##### Text to read #####

From: email@example.com (Emmanuel Baechler)
I recently found a very interesting book written by three soviet submariners
about the (tragic) story of the soviet nuclear submarines. The authors have
been the commander in chief of the first soviet nuclear sub, the commander
in second and the nuclar engineer. The last one has later become the technical
chief of the northern fleet.
This book is extremely interesting for three reasons. First of all, it
describes the incredible courage of soviet crews, who took the risk to
operate nuclear power plants while they knew that they were defective
(and some of them had criminal defects). The second reason is that it
describes the soviet manufacturing and maintainance system. This
system has never been interested at all by the production of quality
weapons. Metallury was gravely defective, quality criteria were never
respected, and maintainance was frequently neglected, even if this
implied serious danger for the crews. The authors describes all the
accidents which lead to the loss of nuclear submarines, and they quote
many other ones which were very serious. All these accidents are
variations on a same theme. They imply errors of the crew, but all of
them impy similar problems in the machinery itself. They have however
never been cured, because this implies major reforms of the soviet
system of military production. Even the most recent subs, like the
Alfa and the Typhoon suffer from the same problems, and to the same
extent. Many people knew that soviet had some quality problems. We
however believed that the military complex was somewhat privilleged.
This books reveals that these quality problems are nightmarish and that
the military complex had, in fact, never been privilleged in this area.
The third (and IMHO most important) point, is that the technical chief
of the northen fleet claims that the quality problems of the soviet
submarines (and other ships) are so grave that they have never been a
serious condender to the US (and royal) navy. He even claims that they
are nothing more than targets for a busy training session for the US
navy. He also claims that the US subs are so good (and the soviet
dections systems so poor) that they are able to travel in the bay of
Kola, as if they were in the Potomac! He adds that the soviet would
never have known it, if, in frebruary 1992, a US SSN tracking a soviet
boomer in the bay of Kola had not touched it accidentally. This touch
left a few pieces with a "US made" mark on them.

##### Records shown #####

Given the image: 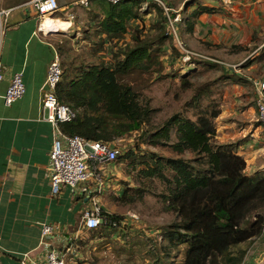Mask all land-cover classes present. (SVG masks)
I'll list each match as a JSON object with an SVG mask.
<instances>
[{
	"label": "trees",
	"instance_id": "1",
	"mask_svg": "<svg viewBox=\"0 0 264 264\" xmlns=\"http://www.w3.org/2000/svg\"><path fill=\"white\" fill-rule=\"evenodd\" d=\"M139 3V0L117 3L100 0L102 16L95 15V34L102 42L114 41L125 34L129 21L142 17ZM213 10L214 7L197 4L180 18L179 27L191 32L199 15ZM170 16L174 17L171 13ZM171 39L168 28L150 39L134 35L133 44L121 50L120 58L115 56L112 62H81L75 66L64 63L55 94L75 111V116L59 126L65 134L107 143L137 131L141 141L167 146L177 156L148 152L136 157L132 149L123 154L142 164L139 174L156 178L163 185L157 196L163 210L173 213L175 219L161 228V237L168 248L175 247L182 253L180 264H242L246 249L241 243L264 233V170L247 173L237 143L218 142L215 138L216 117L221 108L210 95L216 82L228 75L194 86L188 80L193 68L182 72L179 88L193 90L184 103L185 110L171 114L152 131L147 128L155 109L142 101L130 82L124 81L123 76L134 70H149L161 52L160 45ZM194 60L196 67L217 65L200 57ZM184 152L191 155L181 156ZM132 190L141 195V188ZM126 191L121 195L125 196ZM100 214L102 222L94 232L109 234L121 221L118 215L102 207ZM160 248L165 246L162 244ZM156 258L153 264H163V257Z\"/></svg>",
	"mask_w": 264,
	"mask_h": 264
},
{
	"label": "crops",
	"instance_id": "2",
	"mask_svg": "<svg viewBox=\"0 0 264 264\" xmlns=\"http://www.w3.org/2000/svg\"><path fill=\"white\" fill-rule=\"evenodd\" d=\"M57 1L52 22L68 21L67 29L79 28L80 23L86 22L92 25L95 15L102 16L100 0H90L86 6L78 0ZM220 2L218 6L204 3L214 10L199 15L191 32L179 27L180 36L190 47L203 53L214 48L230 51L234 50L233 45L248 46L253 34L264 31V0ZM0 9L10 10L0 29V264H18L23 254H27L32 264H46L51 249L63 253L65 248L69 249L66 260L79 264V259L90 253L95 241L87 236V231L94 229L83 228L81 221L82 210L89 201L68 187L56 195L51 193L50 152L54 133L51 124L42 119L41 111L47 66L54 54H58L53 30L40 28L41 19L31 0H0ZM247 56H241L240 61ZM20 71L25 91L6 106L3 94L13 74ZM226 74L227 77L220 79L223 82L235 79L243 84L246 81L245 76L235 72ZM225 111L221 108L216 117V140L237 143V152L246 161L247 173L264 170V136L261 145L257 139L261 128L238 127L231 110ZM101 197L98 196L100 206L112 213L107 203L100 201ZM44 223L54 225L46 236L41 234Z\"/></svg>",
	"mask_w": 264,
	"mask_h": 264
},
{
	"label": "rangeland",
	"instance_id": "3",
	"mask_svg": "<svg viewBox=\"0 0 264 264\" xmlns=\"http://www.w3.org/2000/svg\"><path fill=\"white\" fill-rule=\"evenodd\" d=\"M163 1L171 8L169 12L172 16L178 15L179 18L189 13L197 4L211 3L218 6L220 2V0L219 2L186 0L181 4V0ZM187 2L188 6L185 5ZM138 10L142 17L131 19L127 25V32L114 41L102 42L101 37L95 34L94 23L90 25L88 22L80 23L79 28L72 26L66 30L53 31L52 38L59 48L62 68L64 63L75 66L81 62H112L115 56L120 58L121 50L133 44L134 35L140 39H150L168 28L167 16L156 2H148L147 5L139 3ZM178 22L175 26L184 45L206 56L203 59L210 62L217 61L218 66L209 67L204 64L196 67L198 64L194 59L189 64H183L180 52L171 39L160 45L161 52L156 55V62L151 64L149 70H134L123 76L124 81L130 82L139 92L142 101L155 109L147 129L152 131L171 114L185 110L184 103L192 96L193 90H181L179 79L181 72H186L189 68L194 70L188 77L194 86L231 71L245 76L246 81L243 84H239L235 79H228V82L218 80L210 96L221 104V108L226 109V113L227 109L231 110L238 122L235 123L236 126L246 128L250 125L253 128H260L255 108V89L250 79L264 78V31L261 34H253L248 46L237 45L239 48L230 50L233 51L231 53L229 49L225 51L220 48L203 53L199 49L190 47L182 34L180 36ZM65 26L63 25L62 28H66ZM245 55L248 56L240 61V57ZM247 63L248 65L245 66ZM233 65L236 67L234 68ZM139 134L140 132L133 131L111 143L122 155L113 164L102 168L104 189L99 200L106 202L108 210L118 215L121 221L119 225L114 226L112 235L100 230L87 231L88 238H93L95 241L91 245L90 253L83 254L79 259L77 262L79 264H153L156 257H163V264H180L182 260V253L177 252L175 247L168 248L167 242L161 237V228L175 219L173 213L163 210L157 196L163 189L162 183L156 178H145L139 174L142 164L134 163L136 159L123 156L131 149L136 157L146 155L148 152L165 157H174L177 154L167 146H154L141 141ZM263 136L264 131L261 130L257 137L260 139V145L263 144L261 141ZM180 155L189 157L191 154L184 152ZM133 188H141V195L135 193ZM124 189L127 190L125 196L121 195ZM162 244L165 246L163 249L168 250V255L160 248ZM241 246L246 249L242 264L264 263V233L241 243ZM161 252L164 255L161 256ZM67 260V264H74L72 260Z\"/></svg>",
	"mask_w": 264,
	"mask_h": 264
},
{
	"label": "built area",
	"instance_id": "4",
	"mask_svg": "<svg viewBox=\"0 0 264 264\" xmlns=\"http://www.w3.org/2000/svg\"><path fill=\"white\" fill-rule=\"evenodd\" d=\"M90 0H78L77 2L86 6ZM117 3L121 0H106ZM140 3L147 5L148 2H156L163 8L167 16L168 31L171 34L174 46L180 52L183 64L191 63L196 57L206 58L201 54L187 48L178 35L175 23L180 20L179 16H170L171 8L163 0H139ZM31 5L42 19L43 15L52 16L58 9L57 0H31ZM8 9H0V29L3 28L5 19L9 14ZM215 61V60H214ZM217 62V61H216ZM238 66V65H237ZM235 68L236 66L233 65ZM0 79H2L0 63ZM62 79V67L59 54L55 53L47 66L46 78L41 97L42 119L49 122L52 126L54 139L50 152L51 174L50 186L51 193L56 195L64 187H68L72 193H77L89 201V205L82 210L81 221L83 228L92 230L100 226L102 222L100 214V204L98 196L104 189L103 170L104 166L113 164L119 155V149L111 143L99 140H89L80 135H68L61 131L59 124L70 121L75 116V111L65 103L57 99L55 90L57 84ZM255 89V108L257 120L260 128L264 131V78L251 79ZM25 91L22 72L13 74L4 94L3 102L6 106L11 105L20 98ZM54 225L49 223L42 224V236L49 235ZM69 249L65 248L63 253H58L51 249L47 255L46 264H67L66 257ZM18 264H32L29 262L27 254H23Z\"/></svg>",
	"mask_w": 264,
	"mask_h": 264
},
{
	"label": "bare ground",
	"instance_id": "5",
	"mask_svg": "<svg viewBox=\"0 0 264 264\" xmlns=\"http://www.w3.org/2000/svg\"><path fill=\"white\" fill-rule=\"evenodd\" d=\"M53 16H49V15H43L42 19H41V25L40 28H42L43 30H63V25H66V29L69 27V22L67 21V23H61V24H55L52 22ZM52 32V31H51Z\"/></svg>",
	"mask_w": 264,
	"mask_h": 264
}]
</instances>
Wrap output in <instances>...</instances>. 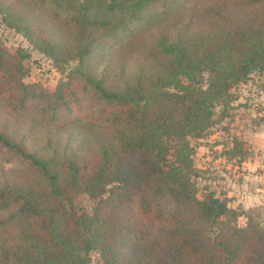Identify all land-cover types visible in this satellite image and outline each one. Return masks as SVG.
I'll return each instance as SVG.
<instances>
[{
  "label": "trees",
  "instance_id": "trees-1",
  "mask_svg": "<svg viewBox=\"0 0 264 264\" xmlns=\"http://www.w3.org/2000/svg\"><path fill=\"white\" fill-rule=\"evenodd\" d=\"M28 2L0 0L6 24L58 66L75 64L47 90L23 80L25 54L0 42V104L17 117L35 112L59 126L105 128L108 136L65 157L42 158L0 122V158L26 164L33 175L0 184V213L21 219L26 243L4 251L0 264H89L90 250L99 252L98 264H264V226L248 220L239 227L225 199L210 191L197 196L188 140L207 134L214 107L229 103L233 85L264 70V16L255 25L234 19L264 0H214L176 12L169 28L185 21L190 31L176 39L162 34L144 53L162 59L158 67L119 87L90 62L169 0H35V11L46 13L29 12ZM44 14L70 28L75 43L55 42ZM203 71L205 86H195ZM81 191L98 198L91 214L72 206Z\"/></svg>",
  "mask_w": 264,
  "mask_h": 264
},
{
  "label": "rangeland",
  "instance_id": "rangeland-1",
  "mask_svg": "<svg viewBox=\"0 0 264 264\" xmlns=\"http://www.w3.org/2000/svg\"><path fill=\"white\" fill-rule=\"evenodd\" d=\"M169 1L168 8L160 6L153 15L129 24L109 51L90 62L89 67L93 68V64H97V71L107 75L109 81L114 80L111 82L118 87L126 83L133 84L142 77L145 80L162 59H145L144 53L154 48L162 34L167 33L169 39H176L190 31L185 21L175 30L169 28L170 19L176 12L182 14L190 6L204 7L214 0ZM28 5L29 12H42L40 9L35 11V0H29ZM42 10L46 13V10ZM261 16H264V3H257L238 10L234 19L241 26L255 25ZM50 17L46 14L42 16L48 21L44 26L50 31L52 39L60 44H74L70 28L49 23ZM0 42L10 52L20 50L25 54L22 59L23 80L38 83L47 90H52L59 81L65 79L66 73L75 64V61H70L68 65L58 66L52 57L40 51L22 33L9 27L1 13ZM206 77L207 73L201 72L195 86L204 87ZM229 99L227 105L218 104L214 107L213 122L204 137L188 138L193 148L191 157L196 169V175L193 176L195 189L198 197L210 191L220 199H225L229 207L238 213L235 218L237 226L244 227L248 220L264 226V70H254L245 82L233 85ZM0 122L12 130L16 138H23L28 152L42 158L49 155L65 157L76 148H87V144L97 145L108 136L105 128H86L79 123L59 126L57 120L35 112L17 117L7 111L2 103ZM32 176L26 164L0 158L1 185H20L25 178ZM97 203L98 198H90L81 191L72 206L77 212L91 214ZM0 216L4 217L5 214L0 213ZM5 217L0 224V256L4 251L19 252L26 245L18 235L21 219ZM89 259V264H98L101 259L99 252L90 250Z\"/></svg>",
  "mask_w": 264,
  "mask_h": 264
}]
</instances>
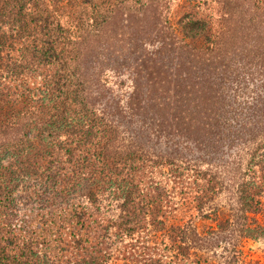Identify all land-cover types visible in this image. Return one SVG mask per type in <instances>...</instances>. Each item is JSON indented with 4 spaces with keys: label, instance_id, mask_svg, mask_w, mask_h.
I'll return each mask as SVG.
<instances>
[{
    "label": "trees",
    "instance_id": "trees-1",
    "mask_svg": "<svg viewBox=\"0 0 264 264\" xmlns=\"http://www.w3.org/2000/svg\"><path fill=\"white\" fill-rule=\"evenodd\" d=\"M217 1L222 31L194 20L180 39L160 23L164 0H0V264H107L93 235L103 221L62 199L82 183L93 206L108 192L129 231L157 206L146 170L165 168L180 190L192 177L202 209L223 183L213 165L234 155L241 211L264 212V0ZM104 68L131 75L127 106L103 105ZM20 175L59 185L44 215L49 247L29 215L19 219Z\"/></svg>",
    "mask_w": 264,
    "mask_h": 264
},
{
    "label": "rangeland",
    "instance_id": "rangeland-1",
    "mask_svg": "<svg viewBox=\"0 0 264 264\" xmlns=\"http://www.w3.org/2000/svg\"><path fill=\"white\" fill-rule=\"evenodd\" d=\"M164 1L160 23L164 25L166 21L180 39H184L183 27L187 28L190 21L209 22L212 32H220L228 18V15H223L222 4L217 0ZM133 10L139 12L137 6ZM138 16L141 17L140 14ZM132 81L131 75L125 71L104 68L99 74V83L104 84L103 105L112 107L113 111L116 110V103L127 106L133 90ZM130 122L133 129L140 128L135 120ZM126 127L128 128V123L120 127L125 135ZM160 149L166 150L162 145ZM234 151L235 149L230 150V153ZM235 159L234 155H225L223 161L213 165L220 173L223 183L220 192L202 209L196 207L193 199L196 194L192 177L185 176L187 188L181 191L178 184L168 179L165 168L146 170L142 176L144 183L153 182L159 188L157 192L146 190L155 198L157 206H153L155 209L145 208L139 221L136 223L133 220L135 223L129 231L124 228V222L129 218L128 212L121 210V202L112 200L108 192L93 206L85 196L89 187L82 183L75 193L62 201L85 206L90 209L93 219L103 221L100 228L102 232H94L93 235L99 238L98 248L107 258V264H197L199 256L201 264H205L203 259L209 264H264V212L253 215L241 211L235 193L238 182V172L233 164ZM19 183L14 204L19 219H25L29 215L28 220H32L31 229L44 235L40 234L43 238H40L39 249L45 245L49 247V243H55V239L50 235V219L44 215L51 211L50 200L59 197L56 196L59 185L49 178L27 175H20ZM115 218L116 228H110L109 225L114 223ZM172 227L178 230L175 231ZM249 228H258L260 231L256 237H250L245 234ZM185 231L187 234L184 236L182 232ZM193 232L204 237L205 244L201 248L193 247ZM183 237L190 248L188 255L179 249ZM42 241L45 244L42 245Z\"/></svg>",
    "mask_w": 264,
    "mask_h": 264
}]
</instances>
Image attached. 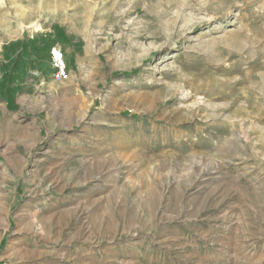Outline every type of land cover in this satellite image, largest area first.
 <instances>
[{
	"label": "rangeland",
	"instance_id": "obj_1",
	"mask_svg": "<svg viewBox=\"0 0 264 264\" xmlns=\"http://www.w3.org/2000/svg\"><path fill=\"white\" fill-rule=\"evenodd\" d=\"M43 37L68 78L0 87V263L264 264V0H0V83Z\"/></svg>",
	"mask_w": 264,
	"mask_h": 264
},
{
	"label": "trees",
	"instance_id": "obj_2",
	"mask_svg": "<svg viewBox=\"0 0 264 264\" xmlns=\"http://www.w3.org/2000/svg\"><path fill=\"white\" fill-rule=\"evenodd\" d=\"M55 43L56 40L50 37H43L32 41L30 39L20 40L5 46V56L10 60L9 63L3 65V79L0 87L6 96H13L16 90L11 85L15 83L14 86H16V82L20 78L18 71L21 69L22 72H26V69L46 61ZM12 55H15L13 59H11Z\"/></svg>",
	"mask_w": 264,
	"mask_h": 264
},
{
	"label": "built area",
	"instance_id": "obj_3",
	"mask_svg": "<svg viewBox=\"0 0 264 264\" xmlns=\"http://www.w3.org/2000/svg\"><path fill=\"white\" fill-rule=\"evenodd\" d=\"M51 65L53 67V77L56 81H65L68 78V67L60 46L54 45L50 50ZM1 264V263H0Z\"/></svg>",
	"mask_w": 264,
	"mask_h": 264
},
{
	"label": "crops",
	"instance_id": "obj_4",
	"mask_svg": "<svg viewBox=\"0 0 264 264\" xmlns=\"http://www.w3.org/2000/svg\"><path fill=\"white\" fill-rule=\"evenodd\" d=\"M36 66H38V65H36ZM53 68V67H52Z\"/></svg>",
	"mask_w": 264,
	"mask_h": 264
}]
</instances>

#####

_Exercise description_
Decide whether each statement agrees with the post about Soviet submarines, answering yes or no and quoting the exact words that settle it. (a) One of the book's authors was a nuclear engineer. (b) The Alfa and the Typhoon were free of the problems found in older Soviet submarines. (c) The accidental touch in the bay of Kola left pieces marked "US made".

_Answer below_
(a) Yes: "The authors have been the commander in chief of the first soviet nuclear sub, the commander in second and the nuclar engineer."
(b) No: "Even the most recent subs, like the Alfa and the Typhoon suffer from the same problems, and to the same extent."
(c) Yes: "This touch left a few pieces with a "US made" mark on them."